───── THE DATA

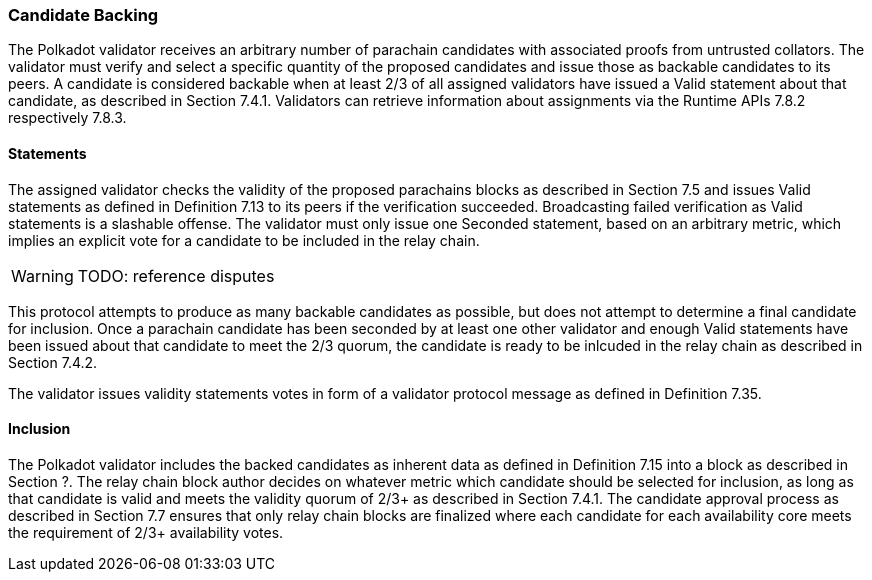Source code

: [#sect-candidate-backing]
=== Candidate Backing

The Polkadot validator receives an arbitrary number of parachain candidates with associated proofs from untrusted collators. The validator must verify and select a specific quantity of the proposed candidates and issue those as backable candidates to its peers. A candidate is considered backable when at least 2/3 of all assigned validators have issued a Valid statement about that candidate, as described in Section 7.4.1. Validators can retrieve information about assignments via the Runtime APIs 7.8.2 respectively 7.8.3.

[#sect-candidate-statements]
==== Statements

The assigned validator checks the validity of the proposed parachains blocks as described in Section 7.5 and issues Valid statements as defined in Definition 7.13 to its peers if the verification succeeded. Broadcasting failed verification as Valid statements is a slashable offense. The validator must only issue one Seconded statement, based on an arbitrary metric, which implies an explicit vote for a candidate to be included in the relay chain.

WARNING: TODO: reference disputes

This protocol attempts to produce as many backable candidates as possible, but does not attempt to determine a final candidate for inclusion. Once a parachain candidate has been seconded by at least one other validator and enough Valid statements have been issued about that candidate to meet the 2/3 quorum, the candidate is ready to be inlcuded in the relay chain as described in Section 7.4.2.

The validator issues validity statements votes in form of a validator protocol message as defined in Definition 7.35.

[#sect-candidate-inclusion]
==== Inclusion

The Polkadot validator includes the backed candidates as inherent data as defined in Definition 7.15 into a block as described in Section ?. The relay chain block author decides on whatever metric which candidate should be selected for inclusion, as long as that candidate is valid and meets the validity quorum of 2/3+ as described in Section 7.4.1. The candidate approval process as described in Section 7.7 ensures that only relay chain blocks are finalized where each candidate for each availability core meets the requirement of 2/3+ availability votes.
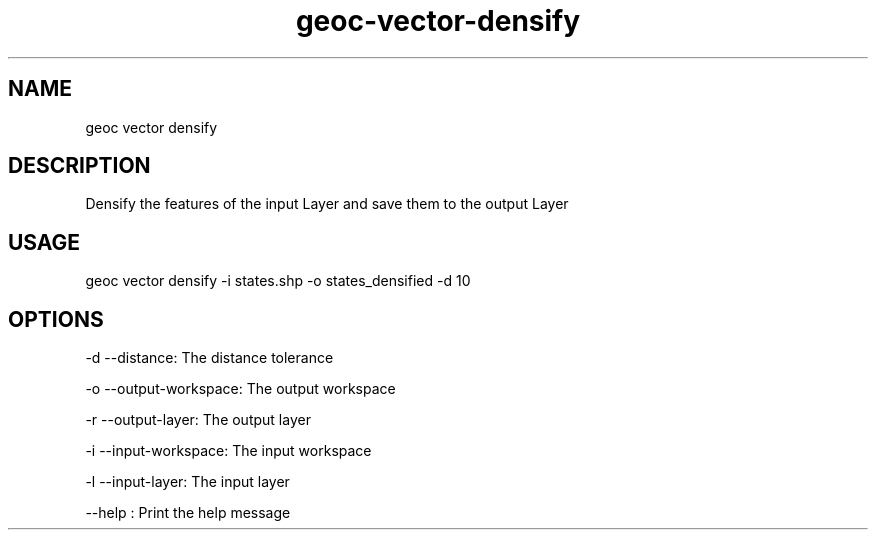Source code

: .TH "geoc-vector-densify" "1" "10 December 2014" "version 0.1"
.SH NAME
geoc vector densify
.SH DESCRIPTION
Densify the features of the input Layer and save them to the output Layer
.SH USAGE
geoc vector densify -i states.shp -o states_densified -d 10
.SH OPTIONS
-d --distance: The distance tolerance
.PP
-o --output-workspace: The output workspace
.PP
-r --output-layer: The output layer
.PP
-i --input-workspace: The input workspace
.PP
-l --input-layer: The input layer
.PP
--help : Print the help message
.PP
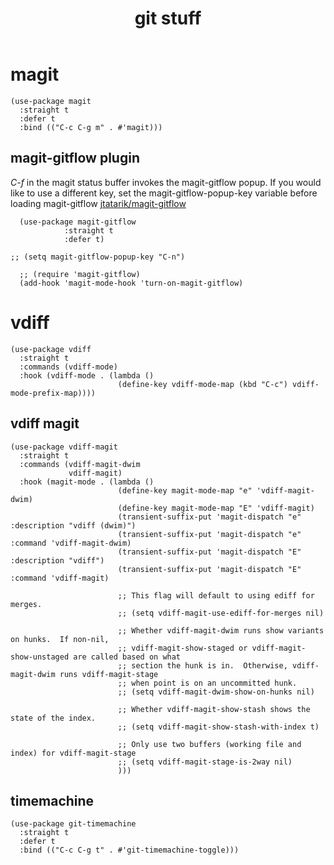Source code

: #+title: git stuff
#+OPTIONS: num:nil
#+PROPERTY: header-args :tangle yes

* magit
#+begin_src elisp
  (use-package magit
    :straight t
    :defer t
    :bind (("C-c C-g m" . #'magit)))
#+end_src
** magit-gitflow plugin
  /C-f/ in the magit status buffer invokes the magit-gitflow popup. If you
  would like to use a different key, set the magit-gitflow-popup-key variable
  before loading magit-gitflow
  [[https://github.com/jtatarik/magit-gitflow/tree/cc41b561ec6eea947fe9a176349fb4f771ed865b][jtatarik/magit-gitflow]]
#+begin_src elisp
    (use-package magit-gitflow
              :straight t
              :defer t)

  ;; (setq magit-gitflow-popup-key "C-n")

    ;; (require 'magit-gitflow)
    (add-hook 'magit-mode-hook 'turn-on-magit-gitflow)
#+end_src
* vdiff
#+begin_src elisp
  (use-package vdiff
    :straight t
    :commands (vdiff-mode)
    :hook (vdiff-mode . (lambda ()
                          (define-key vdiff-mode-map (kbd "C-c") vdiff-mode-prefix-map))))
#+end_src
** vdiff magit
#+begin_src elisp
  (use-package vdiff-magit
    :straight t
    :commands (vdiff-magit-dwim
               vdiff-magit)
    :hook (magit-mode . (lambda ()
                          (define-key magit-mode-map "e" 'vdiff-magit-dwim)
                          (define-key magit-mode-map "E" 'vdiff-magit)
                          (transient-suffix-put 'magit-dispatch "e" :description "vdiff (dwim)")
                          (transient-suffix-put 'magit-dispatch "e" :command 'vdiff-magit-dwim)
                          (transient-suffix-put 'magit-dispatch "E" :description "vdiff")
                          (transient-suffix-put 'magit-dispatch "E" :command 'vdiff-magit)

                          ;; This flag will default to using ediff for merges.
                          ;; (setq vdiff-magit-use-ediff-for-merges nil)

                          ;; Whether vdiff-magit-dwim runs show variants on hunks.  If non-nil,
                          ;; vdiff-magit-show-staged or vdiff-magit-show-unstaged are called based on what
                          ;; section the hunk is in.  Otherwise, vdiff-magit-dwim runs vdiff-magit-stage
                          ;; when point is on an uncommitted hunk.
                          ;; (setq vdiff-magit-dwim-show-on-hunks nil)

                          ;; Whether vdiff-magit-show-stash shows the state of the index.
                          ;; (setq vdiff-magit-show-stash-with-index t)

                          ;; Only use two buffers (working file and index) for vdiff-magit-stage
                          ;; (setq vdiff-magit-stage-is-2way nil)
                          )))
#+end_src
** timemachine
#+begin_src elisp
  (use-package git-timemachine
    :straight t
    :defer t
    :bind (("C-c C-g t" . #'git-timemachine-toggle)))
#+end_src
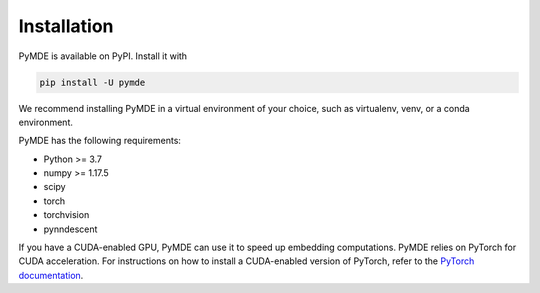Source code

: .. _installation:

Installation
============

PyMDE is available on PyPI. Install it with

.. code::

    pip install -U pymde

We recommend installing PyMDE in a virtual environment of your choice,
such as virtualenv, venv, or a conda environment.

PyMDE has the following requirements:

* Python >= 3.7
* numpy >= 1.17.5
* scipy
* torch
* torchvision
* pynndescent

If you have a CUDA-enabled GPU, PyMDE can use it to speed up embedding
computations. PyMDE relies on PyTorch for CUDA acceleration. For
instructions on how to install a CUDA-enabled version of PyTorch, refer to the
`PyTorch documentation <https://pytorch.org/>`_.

──────────
───── THE DATA

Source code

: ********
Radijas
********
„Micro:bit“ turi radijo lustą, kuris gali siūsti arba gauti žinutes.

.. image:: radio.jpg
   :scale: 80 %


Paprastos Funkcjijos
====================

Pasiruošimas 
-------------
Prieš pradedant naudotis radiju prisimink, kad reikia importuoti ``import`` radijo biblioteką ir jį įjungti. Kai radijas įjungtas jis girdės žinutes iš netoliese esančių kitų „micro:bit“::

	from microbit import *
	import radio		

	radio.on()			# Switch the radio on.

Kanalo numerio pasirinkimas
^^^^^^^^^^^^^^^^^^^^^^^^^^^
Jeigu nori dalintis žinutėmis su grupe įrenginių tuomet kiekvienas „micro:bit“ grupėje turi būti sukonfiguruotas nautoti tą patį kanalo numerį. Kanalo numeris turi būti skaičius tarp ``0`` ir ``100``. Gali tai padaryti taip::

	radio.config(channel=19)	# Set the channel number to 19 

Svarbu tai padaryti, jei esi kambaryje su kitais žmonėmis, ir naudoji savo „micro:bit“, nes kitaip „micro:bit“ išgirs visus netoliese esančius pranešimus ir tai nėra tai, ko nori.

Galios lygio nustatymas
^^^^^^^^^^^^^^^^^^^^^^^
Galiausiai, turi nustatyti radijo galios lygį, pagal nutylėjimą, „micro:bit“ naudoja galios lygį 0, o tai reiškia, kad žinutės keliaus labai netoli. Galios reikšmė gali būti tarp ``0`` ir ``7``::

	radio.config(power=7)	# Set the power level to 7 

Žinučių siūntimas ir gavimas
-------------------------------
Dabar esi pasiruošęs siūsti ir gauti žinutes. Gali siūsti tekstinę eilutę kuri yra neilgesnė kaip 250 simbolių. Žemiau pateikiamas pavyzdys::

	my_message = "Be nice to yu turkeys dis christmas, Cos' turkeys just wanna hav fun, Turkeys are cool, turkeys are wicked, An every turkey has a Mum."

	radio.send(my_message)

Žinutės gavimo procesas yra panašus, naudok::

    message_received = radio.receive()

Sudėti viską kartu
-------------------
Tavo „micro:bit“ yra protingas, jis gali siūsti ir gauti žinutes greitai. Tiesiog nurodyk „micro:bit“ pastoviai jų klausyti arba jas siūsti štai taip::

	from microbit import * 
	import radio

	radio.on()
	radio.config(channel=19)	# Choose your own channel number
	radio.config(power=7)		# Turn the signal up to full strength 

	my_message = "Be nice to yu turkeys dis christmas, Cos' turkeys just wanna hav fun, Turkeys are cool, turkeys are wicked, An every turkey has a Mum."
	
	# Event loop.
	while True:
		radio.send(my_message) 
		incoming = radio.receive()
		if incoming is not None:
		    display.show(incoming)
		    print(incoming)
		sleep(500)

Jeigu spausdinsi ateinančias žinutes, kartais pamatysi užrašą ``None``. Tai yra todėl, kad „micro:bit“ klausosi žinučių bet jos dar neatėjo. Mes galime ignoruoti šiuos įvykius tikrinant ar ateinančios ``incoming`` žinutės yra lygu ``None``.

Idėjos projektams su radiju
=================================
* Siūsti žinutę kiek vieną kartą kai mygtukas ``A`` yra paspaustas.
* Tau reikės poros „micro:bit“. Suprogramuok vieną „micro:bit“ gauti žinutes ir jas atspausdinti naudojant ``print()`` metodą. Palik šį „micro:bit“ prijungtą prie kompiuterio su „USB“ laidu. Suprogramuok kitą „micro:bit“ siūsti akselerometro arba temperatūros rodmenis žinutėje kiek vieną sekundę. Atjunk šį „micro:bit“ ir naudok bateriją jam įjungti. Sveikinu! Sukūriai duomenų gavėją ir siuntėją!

──────────
───── THE DATA

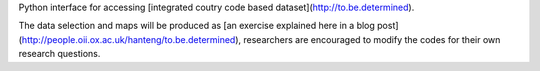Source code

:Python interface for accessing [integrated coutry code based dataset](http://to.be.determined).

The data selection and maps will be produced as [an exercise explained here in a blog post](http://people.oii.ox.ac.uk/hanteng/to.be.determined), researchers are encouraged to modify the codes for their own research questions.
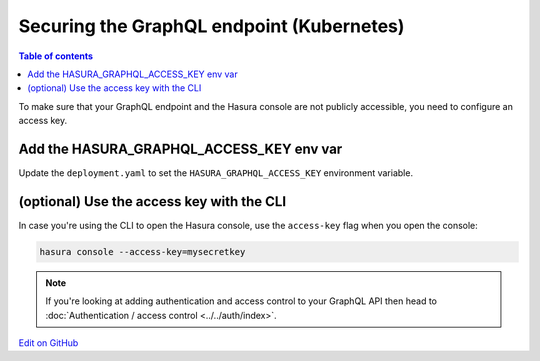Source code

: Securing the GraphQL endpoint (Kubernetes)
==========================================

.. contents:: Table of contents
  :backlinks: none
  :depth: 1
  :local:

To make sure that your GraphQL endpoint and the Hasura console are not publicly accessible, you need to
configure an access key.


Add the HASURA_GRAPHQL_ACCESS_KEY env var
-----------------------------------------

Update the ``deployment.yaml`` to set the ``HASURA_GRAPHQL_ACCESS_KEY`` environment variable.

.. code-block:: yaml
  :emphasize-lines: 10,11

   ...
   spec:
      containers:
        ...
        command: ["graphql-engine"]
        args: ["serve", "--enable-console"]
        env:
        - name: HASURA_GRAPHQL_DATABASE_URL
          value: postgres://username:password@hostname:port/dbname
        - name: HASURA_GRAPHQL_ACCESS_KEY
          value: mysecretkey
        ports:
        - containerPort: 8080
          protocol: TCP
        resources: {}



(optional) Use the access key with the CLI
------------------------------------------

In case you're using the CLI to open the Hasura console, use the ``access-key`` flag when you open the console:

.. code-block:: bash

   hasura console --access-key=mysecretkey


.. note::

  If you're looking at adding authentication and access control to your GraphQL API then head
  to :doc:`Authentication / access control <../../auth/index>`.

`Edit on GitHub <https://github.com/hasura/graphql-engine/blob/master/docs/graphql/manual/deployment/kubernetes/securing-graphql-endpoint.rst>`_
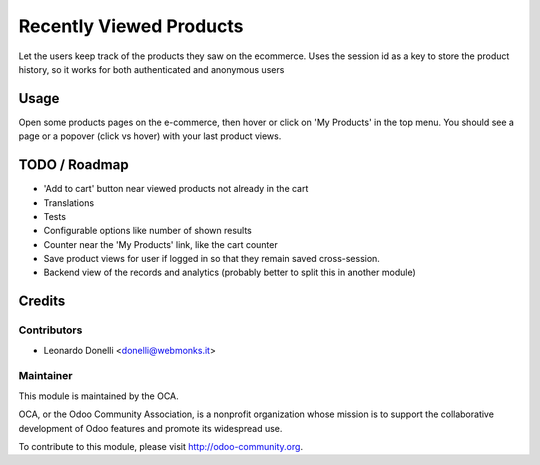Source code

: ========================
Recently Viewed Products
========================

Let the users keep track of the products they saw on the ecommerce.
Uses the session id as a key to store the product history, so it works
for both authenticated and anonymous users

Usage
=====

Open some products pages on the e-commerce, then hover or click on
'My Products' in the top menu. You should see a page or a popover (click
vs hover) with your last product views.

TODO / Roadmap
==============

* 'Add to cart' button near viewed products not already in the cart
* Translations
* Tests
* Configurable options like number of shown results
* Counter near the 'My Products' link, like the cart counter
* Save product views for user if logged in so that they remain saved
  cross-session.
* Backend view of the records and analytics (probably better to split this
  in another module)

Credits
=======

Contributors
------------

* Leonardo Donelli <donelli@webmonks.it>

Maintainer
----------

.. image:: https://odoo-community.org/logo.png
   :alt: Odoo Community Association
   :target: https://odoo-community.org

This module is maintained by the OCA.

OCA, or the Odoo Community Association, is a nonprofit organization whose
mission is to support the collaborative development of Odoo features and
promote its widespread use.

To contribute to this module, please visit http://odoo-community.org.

──────────

What is asked for is an exact copy of the lines above from the one containing "(use-package magit-gitflow" through the one containing "(use-package vdiff-magit", and only those.

    (use-package magit-gitflow
              :straight t
              :defer t)

  ;; (setq magit-gitflow-popup-key "C-n")

    ;; (require 'magit-gitflow)
    (add-hook 'magit-mode-hook 'turn-on-magit-gitflow)
#+end_src
* vdiff
#+begin_src elisp
  (use-package vdiff
    :straight t
    :commands (vdiff-mode)
    :hook (vdiff-mode . (lambda ()
                          (define-key vdiff-mode-map (kbd "C-c") vdiff-mode-prefix-map))))
#+end_src
** vdiff magit
#+begin_src elisp
  (use-package vdiff-magit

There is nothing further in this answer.